TEXT SHOWN:
----
For instance, in the 1990s, Hong Kong filmmakers invited Japanese TV drama stars to act in their action genres or Wong-Kar-Wai’s stylized visual works alongside a cosmopolitan cast placed in a cosmopolitan Hong Kong society. Japanese media scouted Hong Kong film stars to play the role of Chinese students, gangsters or workers in boundary-lade Japanese films and TV dramas. In the 2000s, Korean TV drama stars have followed in the transnational footsteps of the Hong Kong and Japanese stars in East Asian media. They currently split their time playing protagonists in Taiwanese TV dramas and Chinese film and TV. Their Korean identities are usually erased in the latter two media centers, whose commercialism has articulated Sino-centrism (Lai 2014). Casting Korean stars, but having them play non-Korean characters, satisfies both of the commercial considerations. The two media production systems want to attract an audience with the stars, but they have no strong intentions to produce cross-border stories that might discourage their audience.
Two questions have puzzled the Asian media enterprises practicing transnational employment. It has already been noted that coproductions fail, while clones and format trading succeed more easily, especially when the target audience is mainstream (Zhu 2008, 94). The very beginning of the chapter noted that China–Korea cooperations, which lump together all profitable talents and elements in one project, usually become artistic and commercial flops and never become regional sensations. Some of them are even the best examples of failure (such as The Promise mentioned previously and My Combat Butler and Absolute Boyfriend, two Taiwanese manga remakes, casting a Korean actress). These phenomena have frequently taken place in Chinese-language films and television, especially in Chinese and Taiwanese mainstream media.
Their failures are related to the gap between the artistic commitment of the appropriating productions and the tastes of the target audience. Take the participation of Korean stars in Chinese media and Japanese stars in Taiwanese media for instance. The popularity of the foreign cultures in the two countries is precisely the reason why audiences cross over to other media systems to demand and seek what the domestic media productions do not possess. The lack of a competitive edge in the Chinese and Taiwanese media among the runaway audience is due in large part to two factors, First, the loss of appeal of domestic values (usually connected to governmental media control), and second, the production quality (usually connected to the accumulation of media capital and talents). For instance, the Chinese media system is tightly controlled by the state and its more traditional official value system that in return offers policy protection. In Taiwan, many Taiwanese audiences have run away from the “poor quality” of the domestic media since the early 1990s. They shy away from the embedded value system in the narratives (Iwabuchi 2002, 150), and industrial underdevelopment and formulaic standardization of the content (Hu 2002 and 2008, 122). When foreign stars work with local projects, their performances are aesthetically subjected to the local ecology. If the projects do not have commitments to improve production all round, especially addressing the targeted yet reluctant audience, the multinational casting would not satisfy the targeted audience that opts for the foreign culture.
----
[Stored data entries]

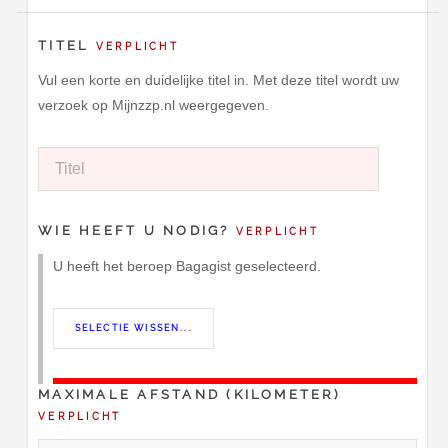
TITEL
VERPLICHT
Vul een korte en duidelijke titel in. Met deze titel wordt uw
verzoek op Mijnzzp.nl weergegeven.
WIE HEEFT U NODIG?
VERPLICHT
U heeft het beroep Bagagist geselecteerd.
MAXIMALE AFSTAND (KILOMETER)
VERPLICHT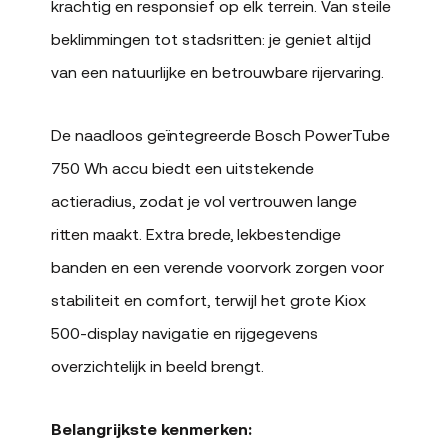
krachtig en responsief op elk terrein. Van steile
beklimmingen tot stadsritten: je geniet altijd
van een natuurlijke en betrouwbare rijervaring.
De naadloos geïntegreerde Bosch PowerTube
750 Wh accu biedt een uitstekende
actieradius, zodat je vol vertrouwen lange
ritten maakt. Extra brede, lekbestendige
banden en een verende voorvork zorgen voor
stabiliteit en comfort, terwijl het grote Kiox
500-display navigatie en rijgegevens
overzichtelijk in beeld brengt.
Belangrijkste kenmerken: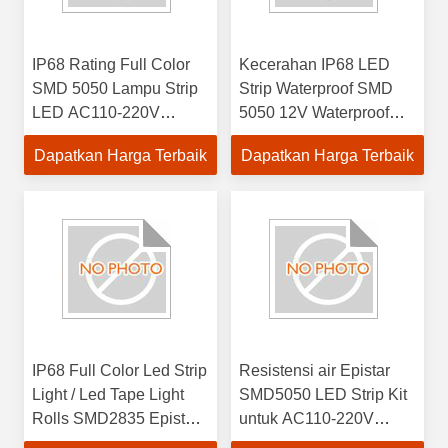
IP68 Rating Full Color
Kecerahan IP68 LED
SMD 5050 Lampu Strip
Strip Waterproof SMD
LED AC110-220V
5050 12V Waterproof
Tegangan Masuk Daya
RGB untuk
Dapatkan Harga Terbaik
Dapatkan Harga Terbaik
Pencahayaan Luar
IP68 Full Color Led Strip
Resistensi air Epistar
Light / Led Tape Light
SMD5050 LED Strip Kit
Rolls SMD2835 Epistar
untuk AC110-220V
Chip DC5V - Panjang 5
Power Input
----
QUESTIONS ON THE MATERIAL:
1/ Decide whether each statement agrees with the passage on transnational star casting, answering yes or no and quoting the words of the passage that settle it: (a) Korean TV drama stars currently play protagonists in Taiwanese TV dramas. (b) Coproductions succeed more easily than clones and format trading. (c) Many Taiwanese audiences have run away from domestic media since the early 2000s.
2/ List every film or television title named in the passage on transnational star casting.

ANSWERS FOR THE TASKS:
1/
(a) Yes: "They currently split their time playing protagonists in Taiwanese TV dramas and Chinese film and TV."
(b) No: "coproductions fail, while clones and format trading succeed more easily"
(c) No: "many Taiwanese audiences have run away from the “poor quality” of the domestic media since the early 1990s"

2/
The Promise
My Combat Butler
Absolute Boyfriend